Relay-Version: version B 2.10 5/3/83; site utzoo.UUCP
Path: utzoo!mnetor!seismo!husc6!rutgers!cbmvax!vu-vlsi!devon!paul
From: paul@devon.UUCP (Paul Sutcliffe Jr.)
Newsgroups: comp.unix.wizards,comp.unix.questions
Subject: Re: UNIX file setuid sucurity hole?
Message-ID: <233@devon.UUCP>
Date: Mon, 16-Mar-87 23:21:04 EST
Article-I.D.: devon.233
Posted: Mon Mar 16 23:21:04 1987
Date-Received: Wed, 18-Mar-87 06:08:29 EST
References: <2168@ncoast.UUCP> <695@aw.sei.cmu.edu.sei.cmu.edu>
Reply-To: paul@devon.UUCP (Paul Sutcliffe Jr.)
Distribution: world
Organization: Devon Computer Services, Allentown, PA
Lines: 27
Summary: Xenix chown does this
Xref: mnetor comp.unix.wizards:1474 comp.unix.questions:1466

In article <695@aw.sei.cmu.edu.sei.cmu.edu> pdb@sei.cmu.edu.UUCP (Pat Barron)
writes: [ reguarding the chown command ]
> Of course, if you are running on a system which does allow random users to
> use chown (I've never heard of such a beastie, but just for the sake of
> argument...), I'd have have chown clear the 6000 bits of a file's protection
> as part of the chown process (and, of course, you couldn't reset them, since
> you can't chmod a file you don't own....)
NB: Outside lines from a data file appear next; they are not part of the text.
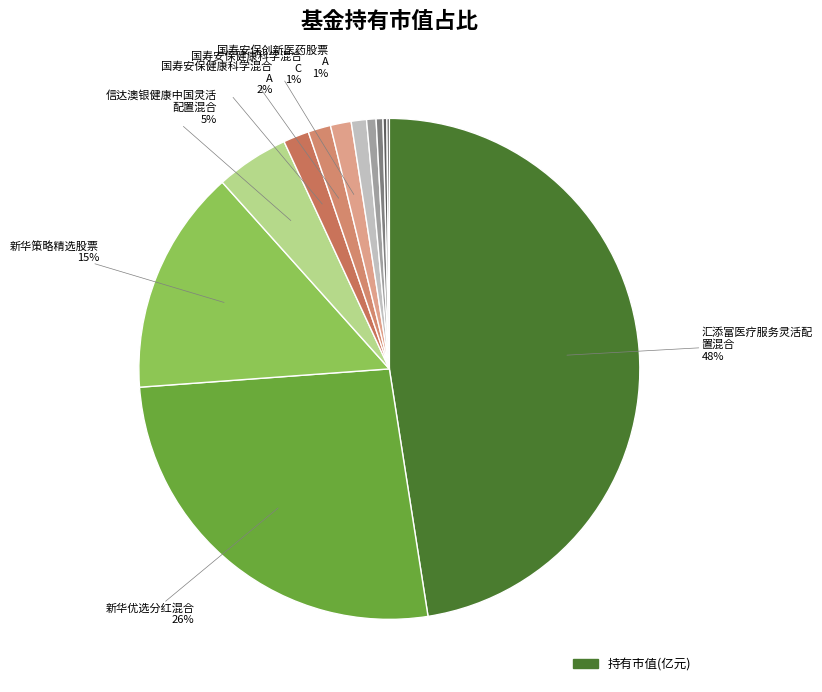

How many slices are in this pie chart?

12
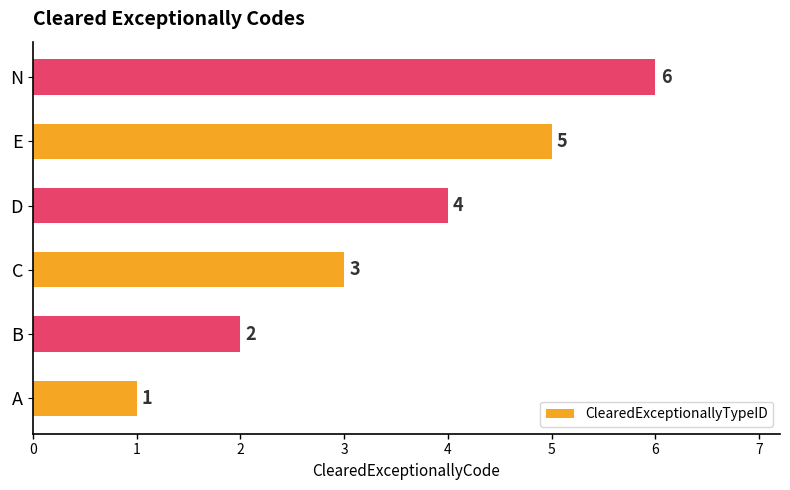

What is the average value?

4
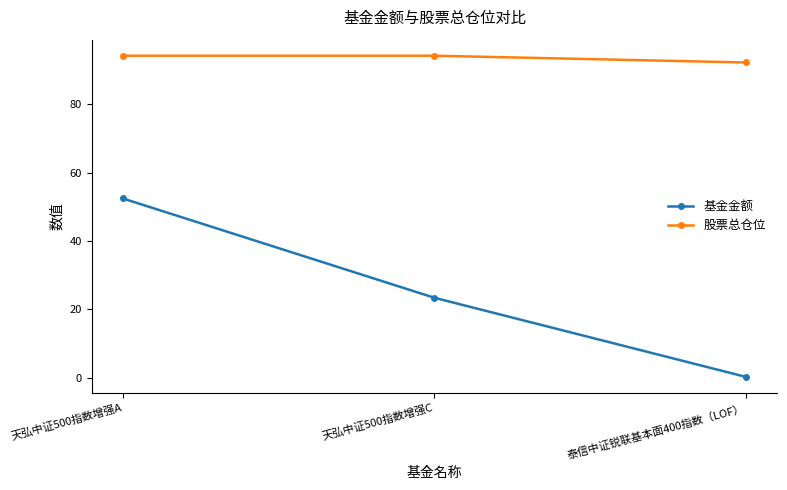

The value of 股票总仓位 at 天弘中证500指数增强C is 94.3. True or false?

True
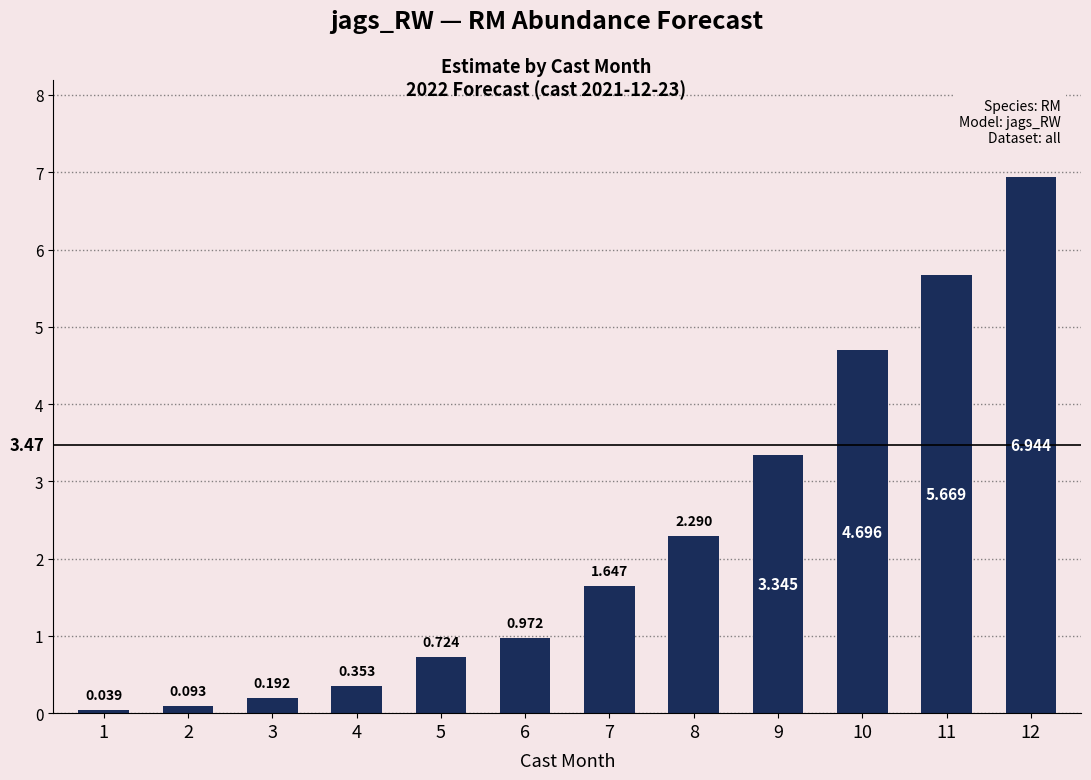

List the labels in order of value, smallest first.

1, 2, 3, 4, 5, 6, 7, 8, 9, 10, 11, 12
Can't speak for all Un*x systems (how *do* you say the plural of Unix!),
but Xenix's chown does this.

Quoting from the manual:

"If chown is invoked by other than the super-user, the set-user-ID and
set-group-ID bits of the file mode, 04000 and 02000 respectively, will
be cleared."

Also, you must either be the super-user or the owner of the file in
order to chown it.

- paul

-- 
Paul Sutcliffe, Jr.	    paul@devon.UUCP	(or, if you prefer:)
Devon Computer Services	    {seismo,ihnp4,allegra,rutgers}!cbmvax!devon!paul
Allentown, PA
		"I love work.  I could sit and watch people do it all day!"